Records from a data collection

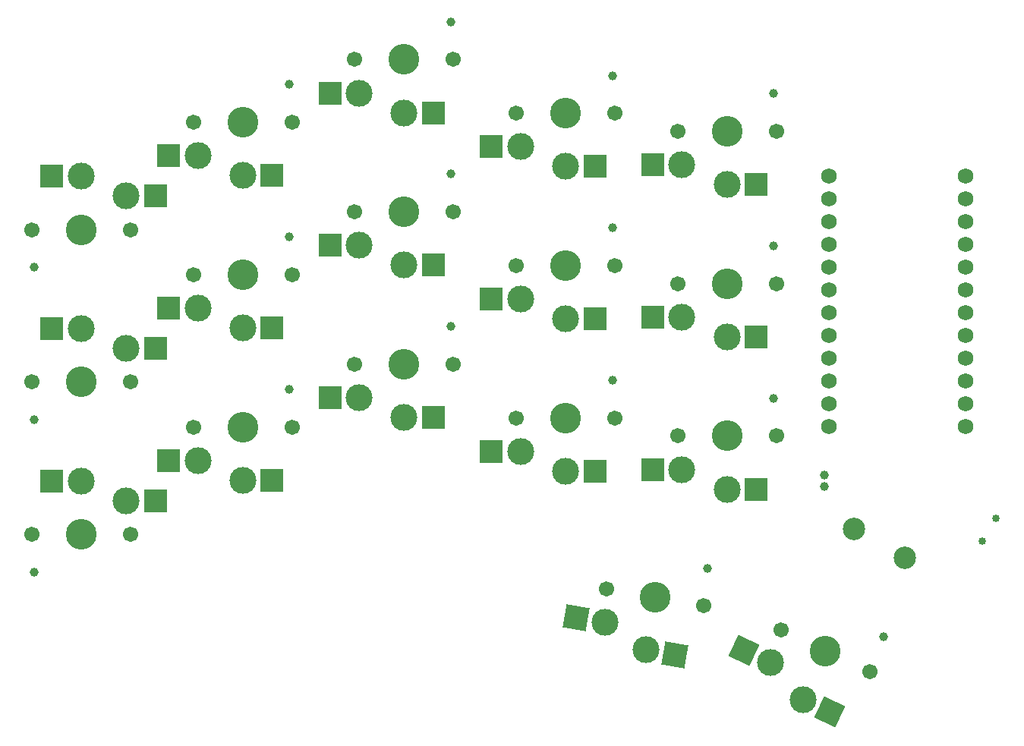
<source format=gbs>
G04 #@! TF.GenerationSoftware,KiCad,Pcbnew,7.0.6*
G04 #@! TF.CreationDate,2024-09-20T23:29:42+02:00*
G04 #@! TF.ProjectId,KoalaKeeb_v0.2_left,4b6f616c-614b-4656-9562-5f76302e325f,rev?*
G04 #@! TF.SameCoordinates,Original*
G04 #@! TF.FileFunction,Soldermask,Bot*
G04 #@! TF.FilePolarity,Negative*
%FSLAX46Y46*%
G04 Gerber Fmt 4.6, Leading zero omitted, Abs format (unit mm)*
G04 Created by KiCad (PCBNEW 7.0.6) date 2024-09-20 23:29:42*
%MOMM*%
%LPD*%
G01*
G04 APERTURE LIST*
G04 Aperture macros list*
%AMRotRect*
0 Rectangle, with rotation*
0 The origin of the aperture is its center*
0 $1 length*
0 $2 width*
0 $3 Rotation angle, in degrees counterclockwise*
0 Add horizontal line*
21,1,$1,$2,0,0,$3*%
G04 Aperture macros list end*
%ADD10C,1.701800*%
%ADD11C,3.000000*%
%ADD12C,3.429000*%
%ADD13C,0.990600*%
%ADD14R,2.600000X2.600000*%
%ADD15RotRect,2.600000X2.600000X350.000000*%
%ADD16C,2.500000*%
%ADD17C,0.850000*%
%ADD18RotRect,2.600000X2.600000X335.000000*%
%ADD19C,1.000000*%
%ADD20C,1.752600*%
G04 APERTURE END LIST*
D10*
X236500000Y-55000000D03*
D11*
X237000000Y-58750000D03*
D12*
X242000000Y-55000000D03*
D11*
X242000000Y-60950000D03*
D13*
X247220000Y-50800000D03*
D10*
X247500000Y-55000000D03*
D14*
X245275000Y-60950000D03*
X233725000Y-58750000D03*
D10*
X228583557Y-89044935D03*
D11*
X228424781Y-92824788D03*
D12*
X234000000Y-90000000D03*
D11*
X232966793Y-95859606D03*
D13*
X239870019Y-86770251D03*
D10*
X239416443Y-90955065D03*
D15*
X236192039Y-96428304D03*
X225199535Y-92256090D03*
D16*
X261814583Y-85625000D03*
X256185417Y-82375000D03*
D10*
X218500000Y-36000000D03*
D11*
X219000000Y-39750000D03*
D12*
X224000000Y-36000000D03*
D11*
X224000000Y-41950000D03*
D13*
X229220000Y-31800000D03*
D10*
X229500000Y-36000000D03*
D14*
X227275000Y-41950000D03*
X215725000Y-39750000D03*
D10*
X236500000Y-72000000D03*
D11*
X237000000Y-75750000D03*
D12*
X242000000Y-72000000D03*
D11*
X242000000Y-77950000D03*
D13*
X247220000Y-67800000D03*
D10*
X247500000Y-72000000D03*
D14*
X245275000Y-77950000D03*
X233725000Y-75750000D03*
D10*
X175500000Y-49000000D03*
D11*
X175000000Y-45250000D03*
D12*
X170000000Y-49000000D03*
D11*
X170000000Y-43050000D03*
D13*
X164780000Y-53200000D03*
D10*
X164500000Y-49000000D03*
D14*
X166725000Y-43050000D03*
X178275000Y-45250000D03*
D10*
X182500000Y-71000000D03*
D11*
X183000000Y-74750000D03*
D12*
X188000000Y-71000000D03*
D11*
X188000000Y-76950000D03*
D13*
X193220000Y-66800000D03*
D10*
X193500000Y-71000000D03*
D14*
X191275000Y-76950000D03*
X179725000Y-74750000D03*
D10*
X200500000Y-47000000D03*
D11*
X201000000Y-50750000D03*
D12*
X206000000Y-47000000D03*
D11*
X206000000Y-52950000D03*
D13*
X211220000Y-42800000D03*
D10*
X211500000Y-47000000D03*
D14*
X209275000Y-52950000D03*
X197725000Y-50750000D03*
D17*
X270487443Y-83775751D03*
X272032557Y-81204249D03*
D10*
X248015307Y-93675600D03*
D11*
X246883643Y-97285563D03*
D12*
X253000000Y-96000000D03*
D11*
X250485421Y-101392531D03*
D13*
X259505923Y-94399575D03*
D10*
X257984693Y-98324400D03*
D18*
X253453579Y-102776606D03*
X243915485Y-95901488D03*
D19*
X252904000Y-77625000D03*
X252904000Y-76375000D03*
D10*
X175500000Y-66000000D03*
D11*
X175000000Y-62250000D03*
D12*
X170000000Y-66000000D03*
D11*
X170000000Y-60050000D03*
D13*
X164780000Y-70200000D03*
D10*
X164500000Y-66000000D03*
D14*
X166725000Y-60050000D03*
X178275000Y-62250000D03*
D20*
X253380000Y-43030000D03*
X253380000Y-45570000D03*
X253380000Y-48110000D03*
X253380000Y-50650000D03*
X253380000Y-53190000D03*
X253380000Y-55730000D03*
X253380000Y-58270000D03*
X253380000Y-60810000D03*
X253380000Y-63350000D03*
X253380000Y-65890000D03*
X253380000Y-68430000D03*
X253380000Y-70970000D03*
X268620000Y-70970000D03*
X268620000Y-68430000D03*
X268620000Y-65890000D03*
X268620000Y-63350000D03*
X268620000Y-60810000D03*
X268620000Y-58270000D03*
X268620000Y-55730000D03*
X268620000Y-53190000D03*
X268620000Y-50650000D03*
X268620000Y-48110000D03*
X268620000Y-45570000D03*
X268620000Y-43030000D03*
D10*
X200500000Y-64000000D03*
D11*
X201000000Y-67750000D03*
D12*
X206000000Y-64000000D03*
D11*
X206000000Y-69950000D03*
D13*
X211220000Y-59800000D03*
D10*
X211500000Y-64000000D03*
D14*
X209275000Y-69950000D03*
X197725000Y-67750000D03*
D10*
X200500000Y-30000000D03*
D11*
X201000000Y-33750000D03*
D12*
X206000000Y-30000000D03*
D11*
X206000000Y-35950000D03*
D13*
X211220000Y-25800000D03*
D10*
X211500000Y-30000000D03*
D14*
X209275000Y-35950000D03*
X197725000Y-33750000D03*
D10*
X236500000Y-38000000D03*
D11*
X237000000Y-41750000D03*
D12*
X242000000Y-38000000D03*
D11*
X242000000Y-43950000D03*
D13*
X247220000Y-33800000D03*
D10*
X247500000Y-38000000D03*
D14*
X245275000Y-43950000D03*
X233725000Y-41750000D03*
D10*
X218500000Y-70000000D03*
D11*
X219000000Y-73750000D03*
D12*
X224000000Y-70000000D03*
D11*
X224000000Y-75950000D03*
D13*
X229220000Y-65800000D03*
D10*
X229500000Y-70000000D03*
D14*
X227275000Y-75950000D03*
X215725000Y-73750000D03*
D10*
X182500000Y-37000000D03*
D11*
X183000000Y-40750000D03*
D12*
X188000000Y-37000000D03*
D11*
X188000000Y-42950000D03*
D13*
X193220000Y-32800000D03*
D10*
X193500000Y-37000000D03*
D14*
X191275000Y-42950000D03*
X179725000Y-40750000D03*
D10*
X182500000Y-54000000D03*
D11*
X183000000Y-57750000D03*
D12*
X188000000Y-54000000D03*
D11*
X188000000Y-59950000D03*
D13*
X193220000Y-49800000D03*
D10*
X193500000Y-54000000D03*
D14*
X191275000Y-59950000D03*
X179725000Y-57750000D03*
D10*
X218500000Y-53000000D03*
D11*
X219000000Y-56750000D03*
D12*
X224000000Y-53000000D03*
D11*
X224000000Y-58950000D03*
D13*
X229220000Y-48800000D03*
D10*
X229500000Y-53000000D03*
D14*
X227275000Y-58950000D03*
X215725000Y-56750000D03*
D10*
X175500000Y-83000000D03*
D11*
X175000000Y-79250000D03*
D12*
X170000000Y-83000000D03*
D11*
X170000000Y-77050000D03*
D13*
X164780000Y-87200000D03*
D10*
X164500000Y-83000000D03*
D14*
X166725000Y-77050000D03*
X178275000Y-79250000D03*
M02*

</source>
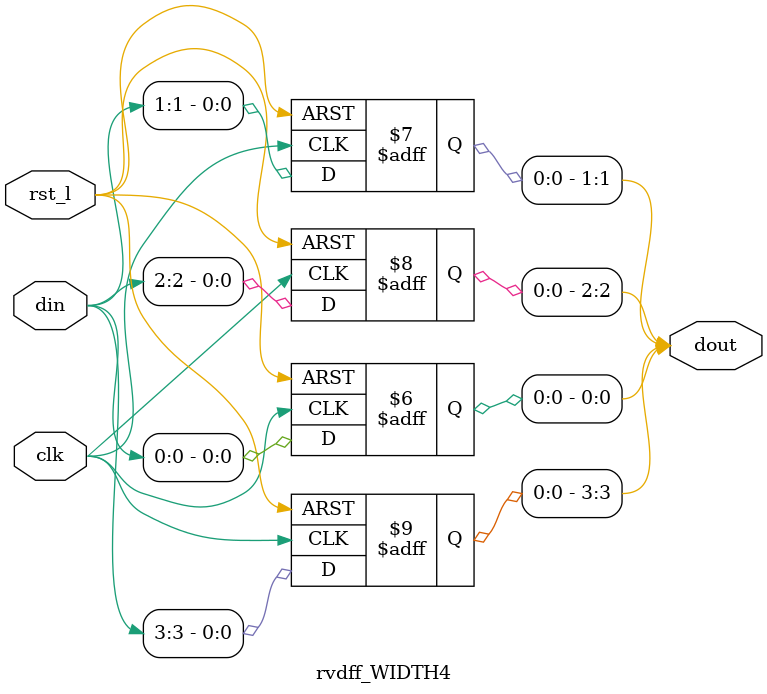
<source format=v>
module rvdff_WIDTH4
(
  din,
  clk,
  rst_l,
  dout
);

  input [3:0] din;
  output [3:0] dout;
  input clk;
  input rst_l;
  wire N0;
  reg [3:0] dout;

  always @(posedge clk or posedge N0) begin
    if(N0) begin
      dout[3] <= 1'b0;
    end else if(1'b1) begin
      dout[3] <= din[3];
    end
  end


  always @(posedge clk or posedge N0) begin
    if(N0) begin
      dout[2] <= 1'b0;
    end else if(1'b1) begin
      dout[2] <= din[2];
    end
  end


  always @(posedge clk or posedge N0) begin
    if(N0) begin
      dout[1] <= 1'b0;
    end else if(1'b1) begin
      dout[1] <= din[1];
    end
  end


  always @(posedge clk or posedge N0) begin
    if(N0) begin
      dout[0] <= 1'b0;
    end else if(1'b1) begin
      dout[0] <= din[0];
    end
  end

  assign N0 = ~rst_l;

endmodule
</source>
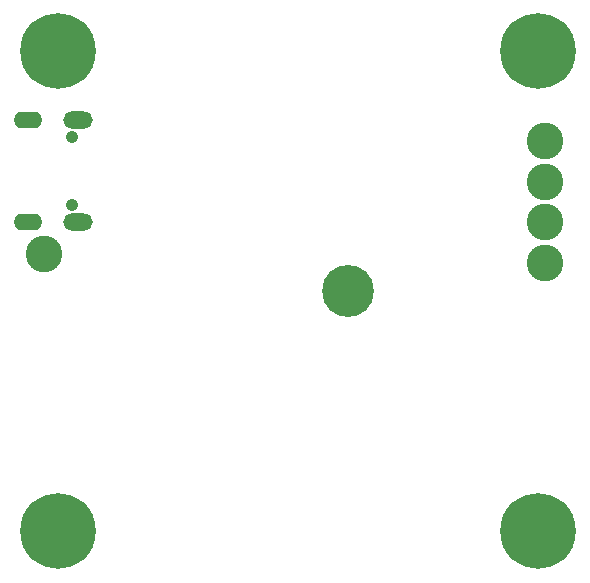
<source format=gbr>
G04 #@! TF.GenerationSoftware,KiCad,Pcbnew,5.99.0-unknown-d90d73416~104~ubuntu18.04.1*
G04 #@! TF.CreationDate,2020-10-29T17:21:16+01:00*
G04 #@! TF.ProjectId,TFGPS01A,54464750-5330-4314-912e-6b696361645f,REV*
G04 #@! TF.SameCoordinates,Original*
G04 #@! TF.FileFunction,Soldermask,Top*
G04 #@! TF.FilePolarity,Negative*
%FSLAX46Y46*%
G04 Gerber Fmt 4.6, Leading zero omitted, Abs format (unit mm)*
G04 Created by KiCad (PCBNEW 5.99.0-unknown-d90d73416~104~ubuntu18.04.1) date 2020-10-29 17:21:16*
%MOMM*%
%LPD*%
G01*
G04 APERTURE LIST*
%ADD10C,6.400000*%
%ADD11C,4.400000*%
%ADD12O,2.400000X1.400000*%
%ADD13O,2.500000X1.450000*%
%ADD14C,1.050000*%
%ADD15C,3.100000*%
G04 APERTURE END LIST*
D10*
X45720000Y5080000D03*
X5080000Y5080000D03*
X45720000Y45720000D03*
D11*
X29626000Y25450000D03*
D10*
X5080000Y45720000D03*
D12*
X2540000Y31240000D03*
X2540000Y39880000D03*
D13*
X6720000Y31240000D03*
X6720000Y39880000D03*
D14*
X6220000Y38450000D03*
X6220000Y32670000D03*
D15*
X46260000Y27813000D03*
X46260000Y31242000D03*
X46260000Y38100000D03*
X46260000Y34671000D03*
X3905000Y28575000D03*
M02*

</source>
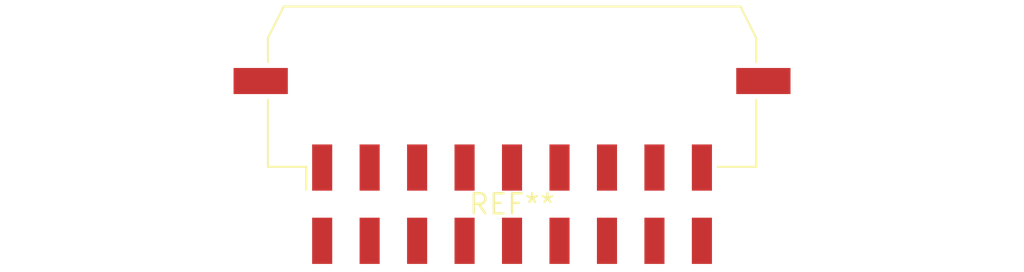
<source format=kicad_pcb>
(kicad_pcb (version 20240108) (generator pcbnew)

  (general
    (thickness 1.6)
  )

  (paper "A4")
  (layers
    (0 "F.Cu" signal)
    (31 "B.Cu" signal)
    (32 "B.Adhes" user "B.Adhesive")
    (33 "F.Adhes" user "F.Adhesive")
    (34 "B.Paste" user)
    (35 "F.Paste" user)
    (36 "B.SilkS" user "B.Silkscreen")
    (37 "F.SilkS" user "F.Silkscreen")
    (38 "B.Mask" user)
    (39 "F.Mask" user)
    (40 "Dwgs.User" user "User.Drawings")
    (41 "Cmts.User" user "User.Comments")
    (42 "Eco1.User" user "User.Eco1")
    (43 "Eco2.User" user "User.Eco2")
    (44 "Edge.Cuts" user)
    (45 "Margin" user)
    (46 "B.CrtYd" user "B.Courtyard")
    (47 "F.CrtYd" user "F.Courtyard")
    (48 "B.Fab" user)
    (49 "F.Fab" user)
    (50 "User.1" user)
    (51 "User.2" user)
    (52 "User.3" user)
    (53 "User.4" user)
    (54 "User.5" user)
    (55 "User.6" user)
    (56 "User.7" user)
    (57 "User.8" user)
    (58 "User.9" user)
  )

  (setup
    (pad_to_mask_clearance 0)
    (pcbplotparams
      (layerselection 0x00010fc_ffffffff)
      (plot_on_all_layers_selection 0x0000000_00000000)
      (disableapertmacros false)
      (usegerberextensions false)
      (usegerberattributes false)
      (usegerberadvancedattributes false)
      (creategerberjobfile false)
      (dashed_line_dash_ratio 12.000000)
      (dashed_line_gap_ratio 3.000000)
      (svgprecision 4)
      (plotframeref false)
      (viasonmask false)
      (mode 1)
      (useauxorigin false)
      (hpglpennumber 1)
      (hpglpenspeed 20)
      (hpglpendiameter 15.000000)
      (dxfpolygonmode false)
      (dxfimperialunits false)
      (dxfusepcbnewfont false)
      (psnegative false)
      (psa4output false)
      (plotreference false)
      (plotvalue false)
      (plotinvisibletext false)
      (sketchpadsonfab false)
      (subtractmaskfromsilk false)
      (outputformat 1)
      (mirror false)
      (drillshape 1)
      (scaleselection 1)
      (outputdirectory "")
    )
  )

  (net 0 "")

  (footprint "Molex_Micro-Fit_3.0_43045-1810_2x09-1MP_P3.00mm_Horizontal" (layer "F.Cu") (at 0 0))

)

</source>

* Prompt
Pull out all lines of the data with the string "Courtyard".

* Completed task
    (46 "B.CrtYd" user "B.Courtyard")
    (47 "F.CrtYd" user "F.Courtyard")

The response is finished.